The TRS fund, with about 250,000 state and local education employees and retirees, has assets valued at about $31 billion. The ERS fund, with about 145,000 state and local government employees and retirees, has assets with a market value of about $16 billion.
Stocks make up more than 60% of both funds.
Bronner gave the board a brief recap of the genesis of the RTJ, which opened in 1992. He said some of his critics were probably right in believing the idea made no sense. But he said he believes the goals - to attract tourists, help recruit industry, and improve how those outside Alabama viewed the state - are being achieved.
“I wanted to do something for Alabama to try to change it from head to toe,” Bronner said. “Basically, the people that didn’t like me 25 and 30 years ago were correct. It was a crazy idea. Why would you ever do something like that? It was really to change the image of the state if I could, a little bit anyway, on the positive side.”
The RTJ Trail sites are Cambrian Ridge in Greenville, Capitol Hill in Prattville, Grand National in Auburn/Opelika, Hampton Cove in Huntsville, Highland Oaks in Dothan, Lakewood Club in Point Clear, Magnolia Grove in Mobile, Oxmoor Valley in Birmingham, Ross Bridge in Hoover, Silver Lakes, between Anniston and Gadsden, and The Shoals in Muscle Shoals.

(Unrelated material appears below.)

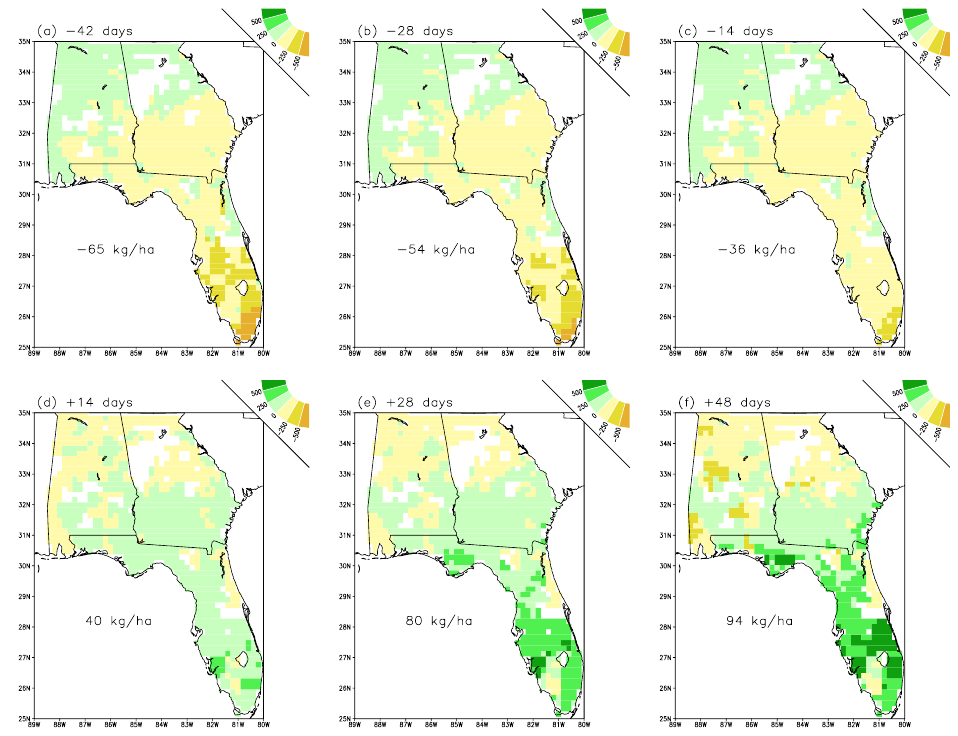
Figure 8. As in Figure 7, but for peanut using the NARCCAP HH model. The control planting date is 25 April.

Bronner said golf as a stand-alone activity is not generally a money-maker. He said profits were even less likely at some of the trail sites in smaller towns, like in Greenville and at Silver Lakes. But he said the trail concept would not have worked if it was limited to the state’s largest cities.
“You can’t have a trail by saying, ‘Hey, we have a trail, the first stop is Huntsville, the second stop is Birmingham, and, oh, by the way, the third stop is Mobile,’” Bronner said. “That’s not much of a trail. So we had to develop things in-between.”
The idea, Bronner, said, was to attract tourists with money to spend at hotels and restaurants. The trail sites have helped recruit industry, including automakers Honda and Hyundai, he said. He recalled providing an executive with Hyundai an endless supply of golf balls to hit off a tee with a water hazard at the Capitol Hill course in Prattville.
Bronner said the RSA’s ownership of newspapers, a billboard company, and especially television stations have helped with the advertising essential to letting the world know about the RTJ.
“I was smart enough at least to know that there ain’t a snowball’s chance in hell that this idea is going to work if I don’t get advertising behind it,” Bronner said.
The trail had been open for almost two decades before it made any money in golf revenue, Bronner said.
“We basically jumped up and down with excitement in 2019, 2020, because it took all those years to basically break even in the trail,” Bronner said.
Bronner said the RTJ made about $1.5 million in 2021, then made more than $10 million in 2022. Bronner said all 11 sites made money in 2023.
The RSA’s resort hotels range from the Marriott Shoals on the Tennessee River to the Grand Hotel in Point Clear on Mobile Bay. Others are Marriott Hotel and Conference Center in Prattville, the Renaissance Ross Bridge in Hoover, the Mobile Riverview Plaza, the Battle House Renaissance Mobile, the Renaissance Montgomery, and the Auburn Marriott Opelika.
The hotels have a total of 2,130 rooms, 36 restaurants, and 323,000 square feet of meeting space, according to PCH.
Occupancy has ranged from 65% to 68% the last few years, several percentage points ahead of the industry average, PCH said.
“You need to understand there’s a huge connection between golf and the hotels,” Bronner told the ERS board. “I don’t think either one of them would have survived financially, much less been as successful as both of them have been, without each other.”